The Iranian girls school bombing & how we see women and girls in this conflict
The girls school bombing in Iran killing 175 people, mostly students, is nothing short of a tragedy. It also represents a symptom of a fundamentally broken approach to conflict. Specifically, the same governments overseeing this war are the ones dismantling women’s rights, protections, and political power in both countries. That is not a coincidence. It is a pattern.
Here’s what's critical: because women and girls experience violence and conflict differently and disproportionately, they must be part of any solution. This is the bedrock of the Women, Peace and Security (WPS) framework. When we exclude women from conflict prevention, resolution, negotiations, or political transitions, we don't just miss an opportunity for greater justice and accountability; we miss crucial experience about what actually works, and ensure that whatever comes next will be incomplete and unstable. This is true in Iran. It is equally true in the U.S.
The Silencing of Women's Voices
One of my deepest concerns about this unfolding crisis is stark and simple: where are the women?
Women activists in Iran and in diaspora communities have long championed human rights, women's rights, and democracy. They boldly protested the murder of Mahsa Amini at the hands of the regime and mobilized the global Women, Life, Freedom movement in 2022. At great personal risk, they called out the crackdown by the regime where over 30,000 people were killed for demanding better of their government, earlier this year. They must be central voices in any discussion of the current war and the rebuilding of their own country. Through action after action, the U.S. gutted its own capacity to promote gender equality and continues to ignore the voices of Iranian women, and the Trump administration has made it clear that women's voices are optional at best and expendable at worst.
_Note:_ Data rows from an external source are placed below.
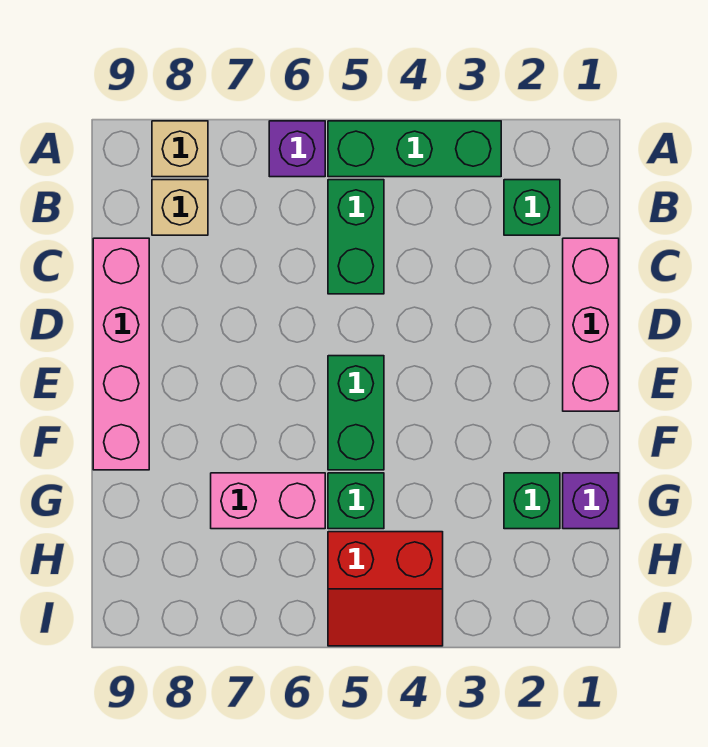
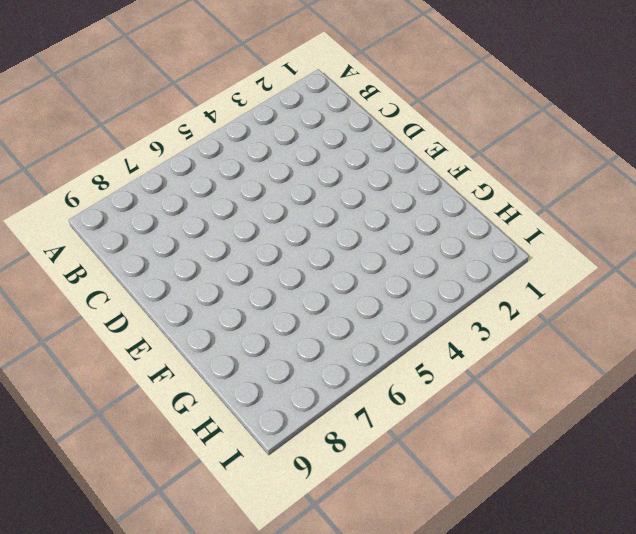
none -> green brick A3:A5 level 1
none -> purple brick A6 level 1
none -> tan brick A8 level 1

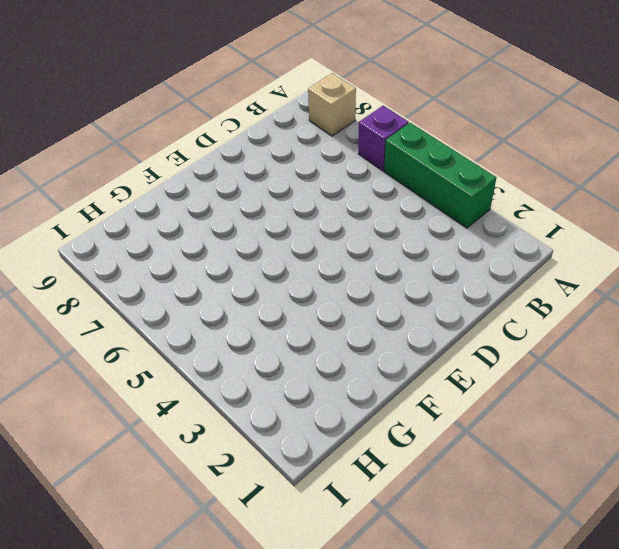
none -> green brick B2 level 1
none -> green brick B5:C5 level 1
none -> tan brick B8 level 1

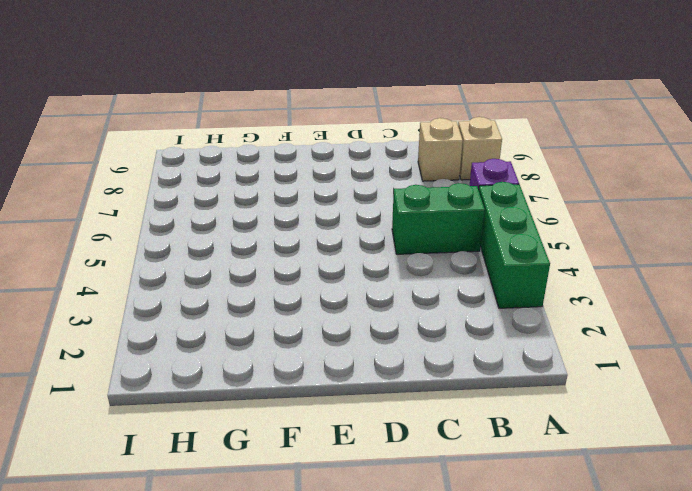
none -> green brick B2 level 1
none -> pink brick C1:E1 level 1
none -> pink brick C9:F9 level 1

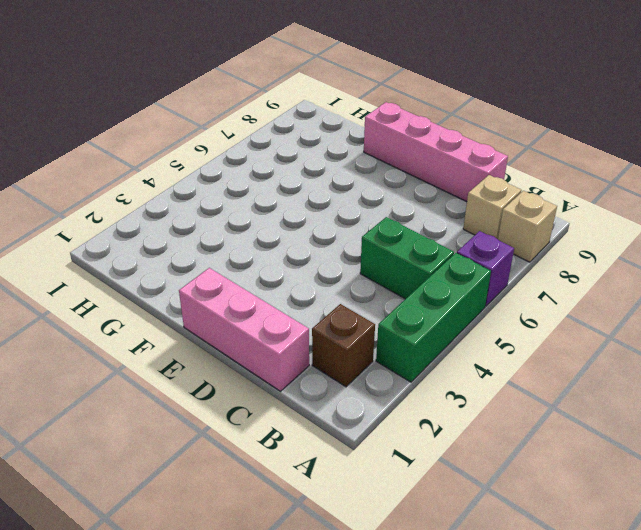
brown brick B2 level 1 -> green brick B2 level 1
none -> green brick E5:F5 level 1
none -> purple brick G1 level 1
none -> green brick G2 level 1

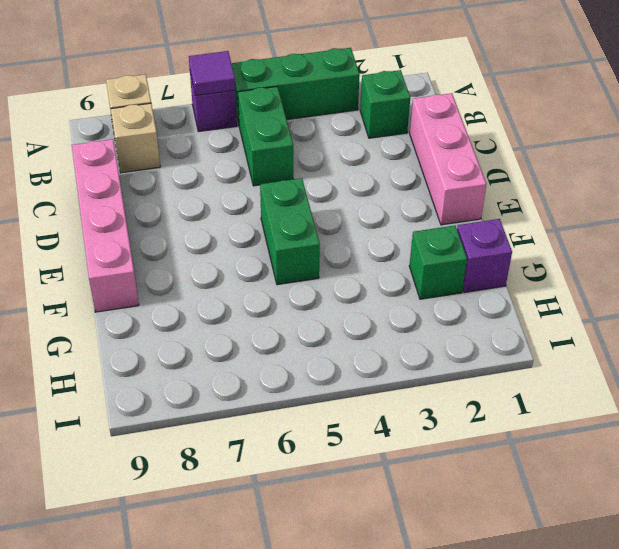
purple tile A6 level 2 -> none
none -> green brick G5 level 1
none -> pink brick G6:G7 level 1
none -> red slope H4:I5 level 1 top H

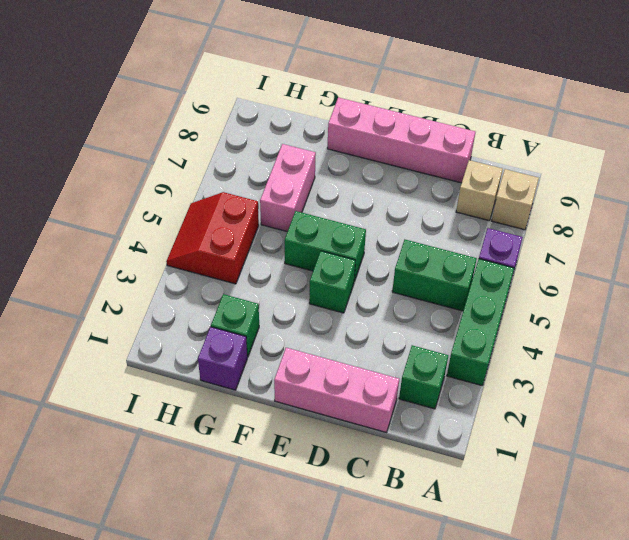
green brick E4 level 1 -> green brick G5 level 1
Photo from All In Together
The U.S. should be amplifying these voices loudly. Instead, they are speaking over Iranian women in the same way that they attempt to silence American women who speak up about their own rights.
Investigations, Finger Pointing, and the Bigger Pattern
We need to know who is responsible so that we can all demand justice for the students, teachers, and their families.The underlying issue here is that both governments see the deaths of women and girls as acceptable casualties of war because they never valued them to begin with.
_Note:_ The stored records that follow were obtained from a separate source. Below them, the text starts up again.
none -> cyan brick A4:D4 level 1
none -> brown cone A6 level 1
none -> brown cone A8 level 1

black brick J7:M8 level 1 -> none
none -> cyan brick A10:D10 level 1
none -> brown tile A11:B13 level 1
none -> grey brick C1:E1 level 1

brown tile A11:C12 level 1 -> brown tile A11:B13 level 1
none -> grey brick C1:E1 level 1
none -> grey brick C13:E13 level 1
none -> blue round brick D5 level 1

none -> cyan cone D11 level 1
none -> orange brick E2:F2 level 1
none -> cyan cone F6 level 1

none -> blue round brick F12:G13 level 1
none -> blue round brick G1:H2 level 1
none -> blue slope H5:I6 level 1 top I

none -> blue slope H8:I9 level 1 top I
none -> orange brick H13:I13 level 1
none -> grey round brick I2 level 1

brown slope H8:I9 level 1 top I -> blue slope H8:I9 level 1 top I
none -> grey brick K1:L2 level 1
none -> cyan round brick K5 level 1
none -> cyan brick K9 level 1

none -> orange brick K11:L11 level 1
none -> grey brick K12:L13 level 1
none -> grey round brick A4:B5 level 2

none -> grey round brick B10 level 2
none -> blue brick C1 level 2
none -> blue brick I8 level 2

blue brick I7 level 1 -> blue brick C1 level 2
Look at the parallel track records: the Islamic Republic of Iran has brutally suppressed and killed women for decades. They have deliberately placed high-value weapons systems near a girls school. Why? Because they knew it would complicate targeting. They understand that the injury or death of women and girls is a powerful tool for shaping public perception.
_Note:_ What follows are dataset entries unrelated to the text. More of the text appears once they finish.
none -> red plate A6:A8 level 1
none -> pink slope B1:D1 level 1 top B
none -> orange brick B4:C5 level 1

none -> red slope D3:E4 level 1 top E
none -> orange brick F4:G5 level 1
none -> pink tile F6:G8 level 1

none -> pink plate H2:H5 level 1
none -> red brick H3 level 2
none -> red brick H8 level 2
The Trump administration has spent the last decade rolling back protections and rights of women - including reproductive rights, domestic violence protections, women’s health research, and defunding the very agencies and offices designed to advance gender equality, another clear example that they don’t truly care about protecting women and girls.
These aren’t unrelated stories. They are two expressions of the same logic – that women’s safety, autonomy, and lives are negotiable.